The pension you’ve built up so far won’t change, including the age at which you can take it. Everything you build up after the reform can be taken from the new pension age, though you can still take a reduced amount earlier if you prefer.

7. I am a 32 year-old public service worker with a Normal Pension Age of 60 at the moment, will these changes mean I have to work until I’m 68?

The Commission is recommending that your Normal Pension Age in the new pension schemes should be in line with your State Pension Age. So most people aged 32 or less at the moment are likely to have a Normal Pension Age of 68 for any future pension they build up. What you have currently built up can be taken without any reductions at your current Normal Pension Age.

Since most public service schemes for people joining today have Normal Pension Ages of 65, the Commission believes that it is fair and reasonable for members of all public service schemes to wait a bit longer before they get their public service pension. However, there will be some exceptions, particularly in the Armed Forces, Police and Fire schemes.

8. Will the changes mean that I have to pay more in contributions?

If schemes become too expensive, then mechanisms will need to be in place to make it affordable. This could result in an increase in member contribution rates or a reduction in member benefits. The precise details will be decided after a consultation process. This is fair, because the alternative is for the taxpayer to foot the bill.

9. When is this going to happen?

The reforms cannot be achieved overnight. It will be up to the Government to decide whether or not to accept the recommendations of the report. Once the Government and schemes have come to an initial view on the details, they will need to consult with interested groups including employees and their representatives.

But the Commission has said that it should be possible to introduce these new schemes before the end of this Parliament in 2015.

10.  I have read that public service pension contributions will increase by an average of 3 per cent from April 2011 – is this correct?

The Commission’s interim report recommended that there was a case for short-term cost savings in recognition of substantial unexpected increases in costs as the result of people living longer.
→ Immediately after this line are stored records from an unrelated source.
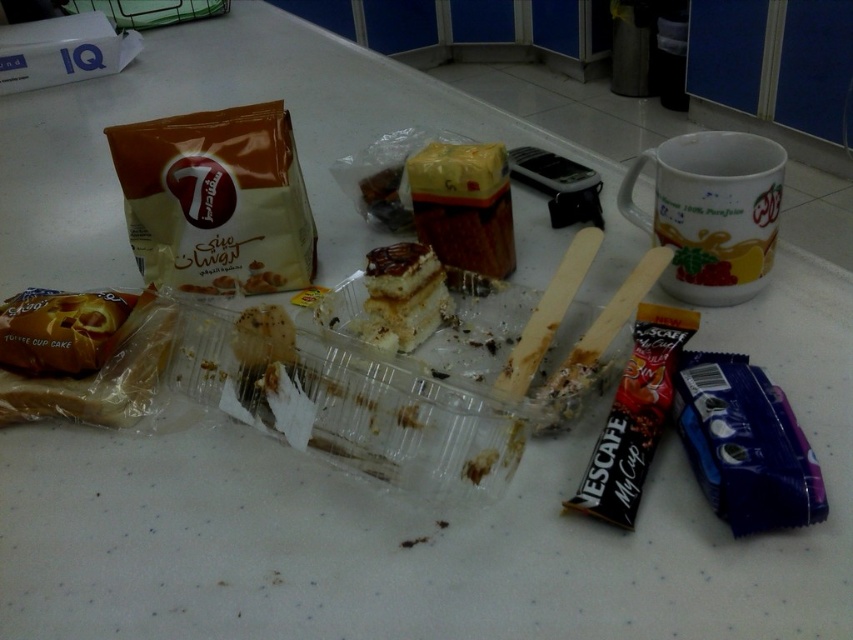
You are a chef trying to place the spongy yellow cake at center into the yellow plastic container at center. Can you fit the cake into the container without moving any other items on the table?

The yellow plastic container at center and spongy yellow cake at center are 3.39 inches apart, so there is enough space between them to fit the cake into the container without moving other items.

You are organizing items on the table and need to place a new item at the exact center of the table. The matte plastic bag at upper left is located at coordinates point 0.311, 0.256. Where should you place the new item to ensure it is centered?

The new item should be placed at the center of the table, which is at coordinates point (426, 320). The matte plastic bag at upper left is at point (218, 198), so moving it to point (426, 320) would center it.

You are organizing items on a table and need to place the matte plastic bag at upper left and the spongy yellow cake at center. Based on their current positions, which item is located more to the left?

The matte plastic bag at upper left is more to the left than the spongy yellow cake at center.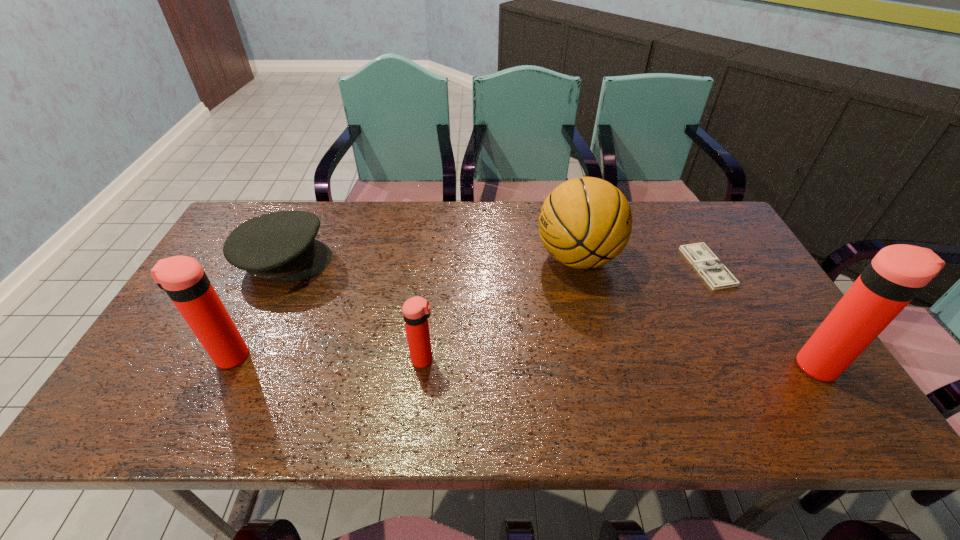
The image size is (960, 540). I want to click on the second tallest thermos bottle, so click(182, 277).

Identify the location of the second thermos bottle from left to right. This screenshot has width=960, height=540. pyautogui.click(x=416, y=310).

Identify the location of the third shortest object. The image size is (960, 540). (416, 310).

This screenshot has width=960, height=540. Find the location of `the rightmost object`. the rightmost object is located at coordinates (895, 276).

You are a GUI agent. You are given a task and a screenshot of the screen. Output one action in this format:
    pyautogui.click(x=<x>, y=<y>)
    Task: Click on the basketball
    This screenshot has width=960, height=540.
    Given the screenshot: What is the action you would take?
    pyautogui.click(x=587, y=222)

Where is `the fourth shortest object`? The height and width of the screenshot is (540, 960). the fourth shortest object is located at coordinates (587, 222).

Where is `the fifth tallest object`? The height and width of the screenshot is (540, 960). the fifth tallest object is located at coordinates (281, 246).

I want to click on dollar, so click(x=713, y=271).

Where is `the second object from right to left`? the second object from right to left is located at coordinates (713, 271).

Locate an element on the screen. This screenshot has width=960, height=540. free region located 0.400m on the back of the leftmost thermos bottle is located at coordinates (287, 241).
In practice these savings could only be realised by increasing member contributions. The Commission recommended that any increase should be managed so as to protect the low paid and if possible staged over time. The Government accepted this and announced in the Comprehensive Spending Review that member contributions in the current public service defined benefit schemes would have to increase, on average, by 3 percentage points. Further details on how this will be implemented will be announced by the Government in summer 2011.

11. These schemes are constantly changing. How do I know that there will not be further large changes in the next ten years or so?

The Commission has developed a system which will be sustainable in the long-term, so further large changes should not be necessary. The new system is much fairer between scheme members and has in-built mechanisms to deal with any future increases in longevity, this reduces the need for further large changes in future.

12. I work in the private sector and have a DC pension. Why are public sector workers keeping their gold-plated pensions?

Most public sector workers do not receive gold-plated pensions.  The Commission’s interim report showed that around half of pensioners receive less than £5,600 a year, with the average amount of pension paid being £7,800 a year.  The recommendations in the final report will ensure that there is a fairer share of risk between scheme members and taxpayers.

13. I work in the private sector and don’t have a pension, why should my taxes pay for public service pensions?

The amount of people in the private sector without a pension or with inadequate pension savings is clearly a huge problem. This is being addressed through separate reforms, starting next year, which will require companies to pay into a pension scheme for all of their eligible employees.